*Task goal:*
Print all of the records below again without a single difference.

────────────────────────────────────────

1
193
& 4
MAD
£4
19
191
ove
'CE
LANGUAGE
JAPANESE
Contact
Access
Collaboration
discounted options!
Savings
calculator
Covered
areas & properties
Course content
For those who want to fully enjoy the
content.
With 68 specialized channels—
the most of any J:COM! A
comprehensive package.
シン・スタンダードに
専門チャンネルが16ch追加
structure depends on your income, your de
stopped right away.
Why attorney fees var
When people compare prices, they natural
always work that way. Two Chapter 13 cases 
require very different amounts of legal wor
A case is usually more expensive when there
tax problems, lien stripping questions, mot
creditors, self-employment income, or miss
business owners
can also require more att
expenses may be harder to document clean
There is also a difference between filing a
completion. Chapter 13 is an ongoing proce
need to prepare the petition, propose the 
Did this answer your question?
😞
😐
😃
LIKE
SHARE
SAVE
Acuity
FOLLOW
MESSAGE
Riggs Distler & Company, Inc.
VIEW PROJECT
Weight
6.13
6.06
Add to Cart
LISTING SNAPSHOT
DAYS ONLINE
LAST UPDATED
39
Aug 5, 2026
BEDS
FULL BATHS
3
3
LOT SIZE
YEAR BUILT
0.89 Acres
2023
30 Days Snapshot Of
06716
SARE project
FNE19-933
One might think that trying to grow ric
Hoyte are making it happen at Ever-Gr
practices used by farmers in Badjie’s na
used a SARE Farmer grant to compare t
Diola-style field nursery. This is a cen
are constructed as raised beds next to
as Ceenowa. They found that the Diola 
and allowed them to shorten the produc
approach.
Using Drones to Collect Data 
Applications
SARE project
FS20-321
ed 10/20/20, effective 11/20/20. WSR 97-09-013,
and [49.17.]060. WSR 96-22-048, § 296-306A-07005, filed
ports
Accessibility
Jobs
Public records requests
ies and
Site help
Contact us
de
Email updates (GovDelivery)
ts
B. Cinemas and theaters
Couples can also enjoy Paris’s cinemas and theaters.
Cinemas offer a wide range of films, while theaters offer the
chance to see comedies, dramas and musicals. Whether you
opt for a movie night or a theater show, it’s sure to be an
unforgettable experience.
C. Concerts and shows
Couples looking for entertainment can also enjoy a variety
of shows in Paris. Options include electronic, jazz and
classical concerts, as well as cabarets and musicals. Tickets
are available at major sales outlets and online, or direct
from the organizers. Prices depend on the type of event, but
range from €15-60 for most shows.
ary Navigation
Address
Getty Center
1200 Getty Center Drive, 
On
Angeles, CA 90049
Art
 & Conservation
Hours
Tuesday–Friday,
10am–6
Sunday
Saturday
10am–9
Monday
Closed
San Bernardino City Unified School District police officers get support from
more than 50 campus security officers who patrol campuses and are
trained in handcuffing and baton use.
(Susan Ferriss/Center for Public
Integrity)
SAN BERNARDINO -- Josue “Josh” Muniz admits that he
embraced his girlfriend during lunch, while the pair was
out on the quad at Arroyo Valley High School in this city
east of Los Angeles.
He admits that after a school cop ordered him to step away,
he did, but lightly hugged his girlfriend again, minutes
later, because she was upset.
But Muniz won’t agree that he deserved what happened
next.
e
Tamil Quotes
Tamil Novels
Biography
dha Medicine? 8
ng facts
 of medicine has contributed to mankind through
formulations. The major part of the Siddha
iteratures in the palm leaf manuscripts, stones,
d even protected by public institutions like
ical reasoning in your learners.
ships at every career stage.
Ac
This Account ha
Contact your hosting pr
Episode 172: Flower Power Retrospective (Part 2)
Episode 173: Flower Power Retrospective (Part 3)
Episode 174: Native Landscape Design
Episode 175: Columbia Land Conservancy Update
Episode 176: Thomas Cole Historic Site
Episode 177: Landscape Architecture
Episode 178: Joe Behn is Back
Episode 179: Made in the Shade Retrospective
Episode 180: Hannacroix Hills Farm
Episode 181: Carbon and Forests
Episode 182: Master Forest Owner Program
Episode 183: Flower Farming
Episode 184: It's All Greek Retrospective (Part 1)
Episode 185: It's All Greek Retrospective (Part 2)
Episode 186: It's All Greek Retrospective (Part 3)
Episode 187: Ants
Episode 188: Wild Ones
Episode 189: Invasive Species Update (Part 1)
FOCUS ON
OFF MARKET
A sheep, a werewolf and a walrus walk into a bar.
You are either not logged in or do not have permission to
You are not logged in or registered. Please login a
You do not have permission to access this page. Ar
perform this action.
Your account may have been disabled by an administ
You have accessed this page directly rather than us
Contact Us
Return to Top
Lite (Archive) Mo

────────────────────────────────────────

*Answer box:*
1
193
& 4
MAD
£4
19
191
ove
'CE
LANGUAGE
JAPANESE
Contact
Access
Collaboration
discounted options!
Savings
calculator
Covered
areas & properties
Course content
For those who want to fully enjoy the
content.
With 68 specialized channels—
the most of any J:COM! A
comprehensive package.
シン・スタンダードに
専門チャンネルが16ch追加
structure depends on your income, your de
stopped right away.
Why attorney fees var
When people compare prices, they natural
always work that way. Two Chapter 13 cases 
require very different amounts of legal wor
A case is usually more expensive when there
tax problems, lien stripping questions, mot
creditors, self-employment income, or miss
business owners
can also require more att
expenses may be harder to document clean
There is also a difference between filing a
completion. Chapter 13 is an ongoing proce
need to prepare the petition, propose the 
Did this answer your question?
😞
😐
😃
LIKE
SHARE
SAVE
Acuity
FOLLOW
MESSAGE
Riggs Distler & Company, Inc.
VIEW PROJECT
Weight
6.13
6.06
Add to Cart
LISTING SNAPSHOT
DAYS ONLINE
LAST UPDATED
39
Aug 5, 2026
BEDS
FULL BATHS
3
3
LOT SIZE
YEAR BUILT
0.89 Acres
2023
30 Days Snapshot Of
06716
SARE project
FNE19-933
One might think that trying to grow ric
Hoyte are making it happen at Ever-Gr
practices used by farmers in Badjie’s na
used a SARE Farmer grant to compare t
Diola-style field nursery. This is a cen
are constructed as raised beds next to
as Ceenowa. They found that the Diola 
and allowed them to shorten the produc
approach.
Using Drones to Collect Data 
Applications
SARE project
FS20-321
ed 10/20/20, effective 11/20/20. WSR 97-09-013,
and [49.17.]060. WSR 96-22-048, § 296-306A-07005, filed
ports
Accessibility
Jobs
Public records requests
ies and
Site help
Contact us
de
Email updates (GovDelivery)
ts
B. Cinemas and theaters
Couples can also enjoy Paris’s cinemas and theaters.
Cinemas offer a wide range of films, while theaters offer the
chance to see comedies, dramas and musicals. Whether you
opt for a movie night or a theater show, it’s sure to be an
unforgettable experience.
C. Concerts and shows
Couples looking for entertainment can also enjoy a variety
of shows in Paris. Options include electronic, jazz and
classical concerts, as well as cabarets and musicals. Tickets
are available at major sales outlets and online, or direct
from the organizers. Prices depend on the type of event, but
range from €15-60 for most shows.
ary Navigation
Address
Getty Center
1200 Getty Center Drive, 
On
Angeles, CA 90049
Art
 & Conservation
Hours
Tuesday–Friday,
10am–6
Sunday
Saturday
10am–9
Monday
Closed
San Bernardino City Unified School District police officers get support from
more than 50 campus security officers who patrol campuses and are
trained in handcuffing and baton use.
(Susan Ferriss/Center for Public
Integrity)
SAN BERNARDINO -- Josue “Josh” Muniz admits that he
embraced his girlfriend during lunch, while the pair was
out on the quad at Arroyo Valley High School in this city
east of Los Angeles.
He admits that after a school cop ordered him to step away,
he did, but lightly hugged his girlfriend again, minutes
later, because she was upset.
But Muniz won’t agree that he deserved what happened
next.
e
Tamil Quotes
Tamil Novels
Biography
dha Medicine? 8
ng facts
 of medicine has contributed to mankind through
formulations. The major part of the Siddha
iteratures in the palm leaf manuscripts, stones,
d even protected by public institutions like
ical reasoning in your learners.
ships at every career stage.
Ac
This Account ha
Contact your hosting pr
Episode 172: Flower Power Retrospective (Part 2)
Episode 173: Flower Power Retrospective (Part 3)
Episode 174: Native Landscape Design
Episode 175: Columbia Land Conservancy Update
Episode 176: Thomas Cole Historic Site
Episode 177: Landscape Architecture
Episode 178: Joe Behn is Back
Episode 179: Made in the Shade Retrospective
Episode 180: Hannacroix Hills Farm
Episode 181: Carbon and Forests
Episode 182: Master Forest Owner Program
Episode 183: Flower Farming
Episode 184: It's All Greek Retrospective (Part 1)
Episode 185: It's All Greek Retrospective (Part 2)
Episode 186: It's All Greek Retrospective (Part 3)
Episode 187: Ants
Episode 188: Wild Ones
Episode 189: Invasive Species Update (Part 1)
FOCUS ON
OFF MARKET
A sheep, a werewolf and a walrus walk into a bar.
You are either not logged in or do not have permission to
You are not logged in or registered. Please login a
You do not have permission to access this page. Ar
perform this action.
Your account may have been disabled by an administ
You have accessed this page directly rather than us
Contact Us
Return to Top
Lite (Archive) Mo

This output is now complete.